Another plus is that the sketches are priced at $90 and $150, which might make them a little more attainable for the audience that this work most likely speaks to.
Jim Pallas: Objects of Desire: Fish, Moons and Hearts
Jim Pallas, best known for his interactive sculptures, offers a few objects that simply request to be observed. Well, there’s at least one that can blow-dry your hair. And they all still pose wry commentary that can’t fully be appreciated without at least some back-and-forth.
But for the most part, the pieces are exactly what the title suggests: Fish, moons and hearts. These symbolic shapes all represent a lot more than what they really are, and at times, not enough. Pallas collected materials washed up on the shores of Lake Huron — driftwood, feathers and fish bones along with shards of glass, foam, plastic bottles, rubber and other junk. And out of this drift stuff, he created fish-like creatures. Hung on a wall, they represent a prize catch, or, more realistically, the negative effects of pollution. More playful is the fish that Pallas created using discarded 45s as scales, and one warped record for the inverted eye as you’d see on a fish flopped on its side at the market.

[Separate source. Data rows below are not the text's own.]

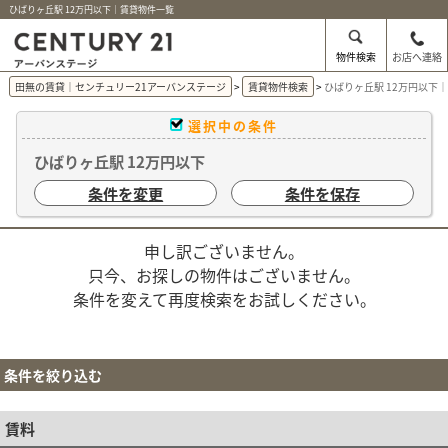
ひばりヶ丘駅 12万円以下｜賃貸物件一覧
物件検索
お店へ連絡
田無の賃貸｜センチュリー21アーバンステージ
賃貸物件検索
ひばりヶ丘駅 12万円以下
選択中の条件
ひばりヶ丘駅 12万円以下
条件を変更
条件を保存
申し訳ございません。
只今、お探しの物件はございません。
条件を変えて再度検索をお試しください。
条件を絞り込む
賃料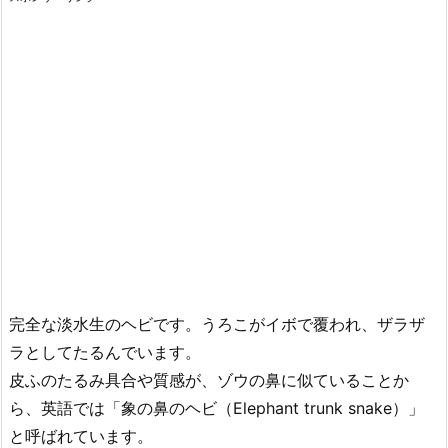
完全な淡水生のヘビです。うろこがイボで覆われ、ザラザ
ラとしてたるんでいます。
皮ふのたるみ具合や質感が、ゾウの鼻に似ていることか
ら、英語では「象の鼻のヘビ（Elephant trunk snake）」
と呼ばれています。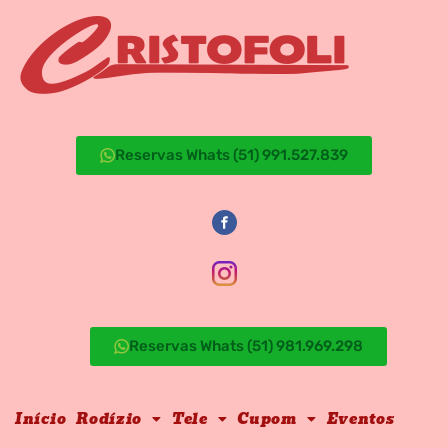
Reservas Whats (51) 991.527.839
Reservas Whats (51) 981.969.298
Início
Rodízio
Tele
Cupom
Eventos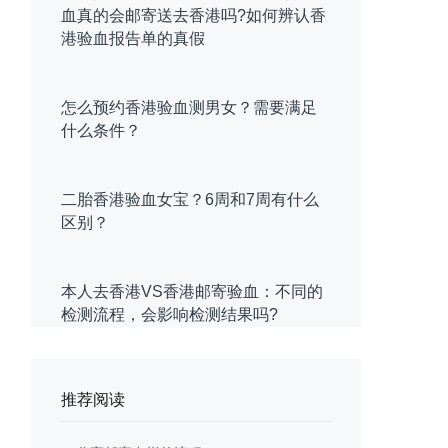
血真的会邮寄送去香港吗?如何辨认香
港验血报告单的真假
怎么预约香港验血测男女？需要满足
什么条件？
二胎香港验血女宝？6周和7周有什么
区别？
本人去香港VS香港邮寄验血：不同的
检测流程，会影响检测结果吗?
推荐阅读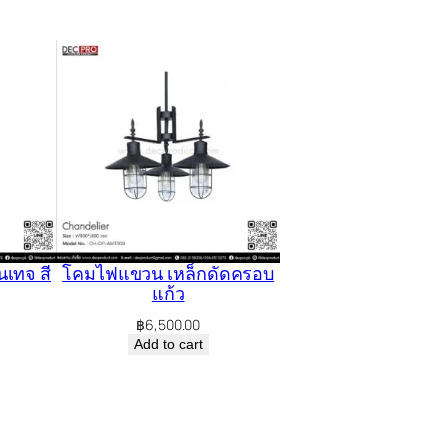
เทจ สี
โคมไฟแขวน เหล็กดัดครอบ
แก้ว
฿
6,500.00
Add to cart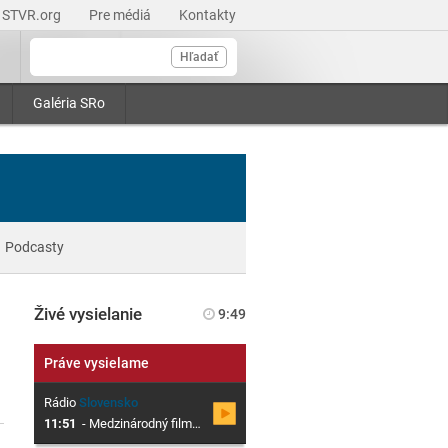
STVR.org
Pre médiá
Kontakty
Hľadať
Galéria SRo
Podcasty
Živé vysielanie
9:49
Práve vysielame
Rádio
Slovensko
11:51
-
Medzinárodný filmový festival Cinematik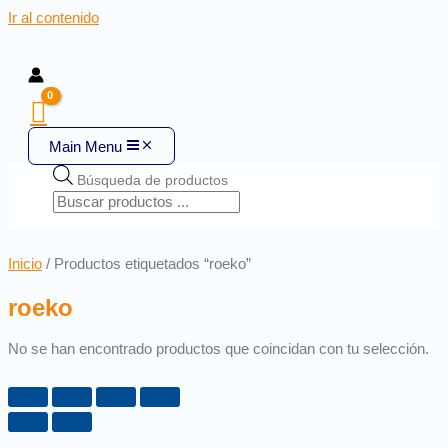
Ir al contenido
Main Menu
Búsqueda de productos
Inicio
/ Productos etiquetados “roeko”
roeko
No se han encontrado productos que coincidan con tu selección.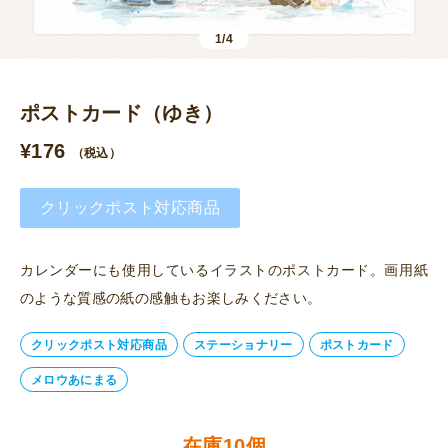
1/4
ポストカード（ゆき）
¥
176
（税込）
クリックポスト対応商品
カレンダーにも使用しているイラストのポストカード。画用紙
のような質感の紙の感触もお楽しみください。
クリックポスト対応商品
ステーショナリー
ポストカード
メロウあにまる
在庫10個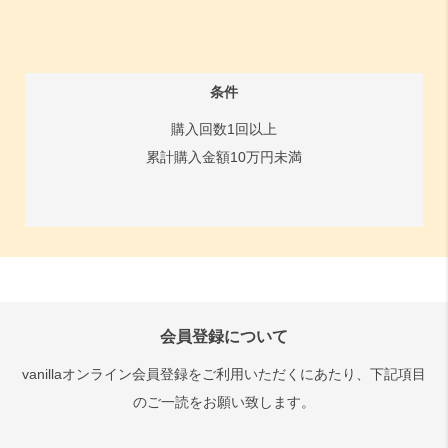
条件
購入回数1回以上
累計購入金額10万円未満
会員登録について
vanillaオンライン会員登録をご利用いただくにあたり、下記項目
のご一読をお願い致します。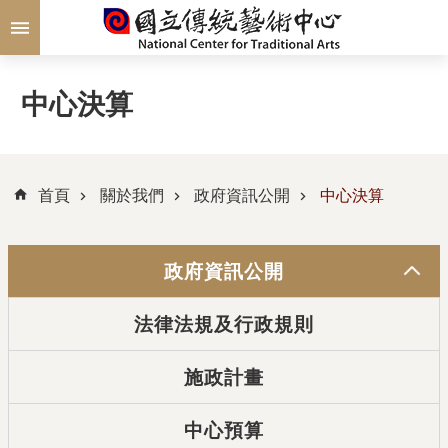
跳到主要內容區塊
中心決算
首頁
關於我們
政府資訊公開
中心決算
政府資訊公開
法律法規及行政規則
施政計畫
中心預算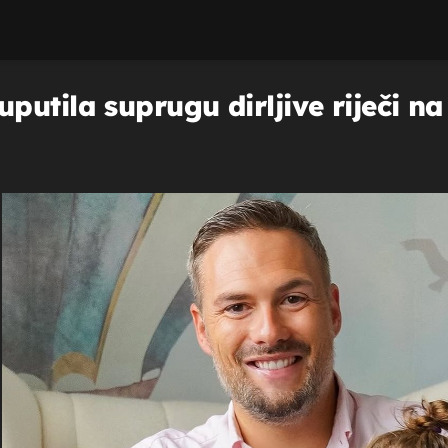
putila suprugu dirljive riječi n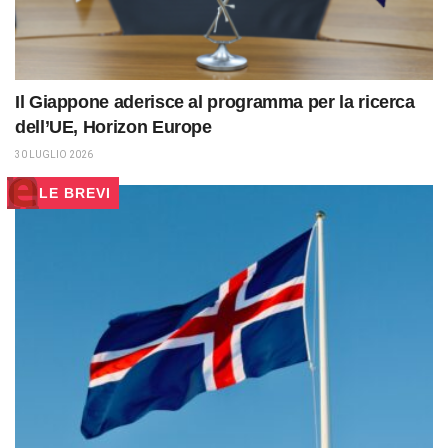
Il Giappone aderisce al programma per la ricerca
dell’UE, Horizon Europe
30 LUGLIO 2026
LE BREVI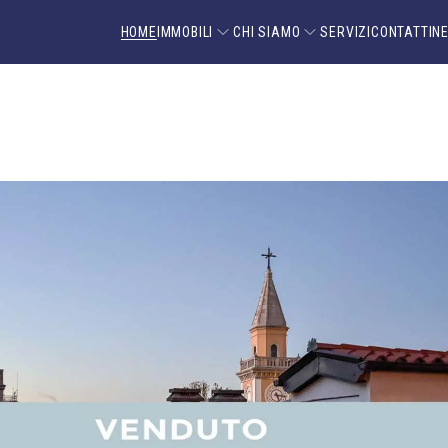
HOME
IMMOBILI
CHI SIAMO
SERVIZI
CONTATTI
N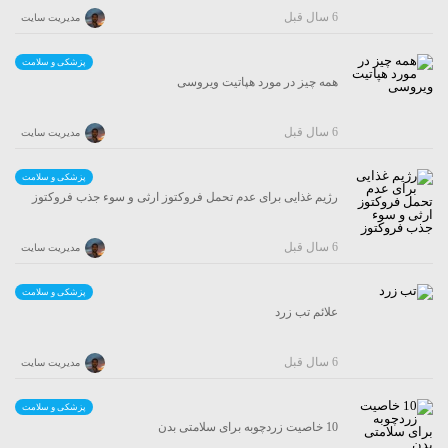
6 سال قبل
مدیریت سایت
پزشکی و سلامت
همه چیز در مورد هپاتیت ویروسی
6 سال قبل
مدیریت سایت
پزشکی و سلامت
رژیم غذایی برای عدم تحمل فروکتوز ارثی و سوء جذب فروکتوز
6 سال قبل
مدیریت سایت
پزشکی و سلامت
علائم تب زرد
6 سال قبل
مدیریت سایت
پزشکی و سلامت
10 خاصیت زردچوبه برای سلامتی بدن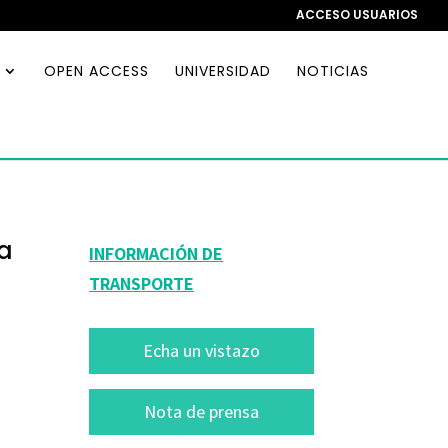
ACCESO USUARIOS
OPEN ACCESS
UNIVERSIDAD
NOTICIAS
a
INFORMACIÓN DE
TRANSPORTE
Echa un vistazo
Nota de prensa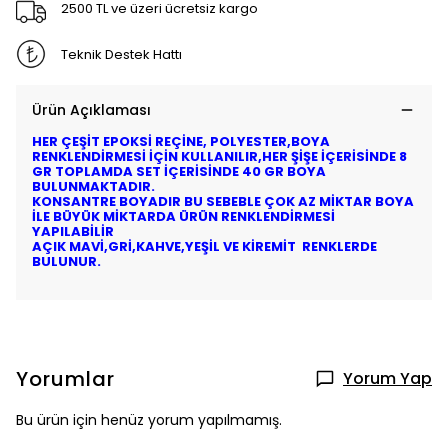
2500 TL ve üzeri ücretsiz kargo
Teknik Destek Hattı
Ürün Açıklaması
HER ÇEŞİT EPOKSİ REÇİNE, POLYESTER,BOYA
RENKLENDİRMESİ İÇİN KULLANILIR,HER ŞİŞE İÇERİSİNDE 8
GR TOPLAMDA SET İÇERİSİNDE 40 GR BOYA
BULUNMAKTADIR.
KONSANTRE BOYADIR BU SEBEBLE ÇOK AZ MİKTAR BOYA
İLE BÜYÜK MİKTARDA ÜRÜN RENKLENDİRMESİ
YAPILABİLİR
AÇIK MAVİ,GRİ,KAHVE,YEŞİL VE KİREMİT RENKLERDE
BULUNUR.
Yorumlar
Yorum Yap
Bu ürün için henüz yorum yapılmamış.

The moon sculptures are pleasant and represent reaching and dreams, perhaps unattainable goals and romanticism. The real stars of this showing, however, are the hearts. A marled red heart sends twisted veins branching out toward the viewer. Similarly, a blackened heart sends out hair-wire feelers. There’s a heart made of rusty keys. One heart is basically a basket carrying different colored racquetballs. And there’s the aforementioned blow-dryer heart, which also includes sponge hair rollers, Maalox, an electric knife, a loudspeaker, light switch, switchboard and telephone.
All of these do the trick as far as symbolizing ill health (Pallas suffered a heart attack in 2001), love, love lost, the tactile trappings of love (domesticity) and back to ill health and heartburn with the Maalox.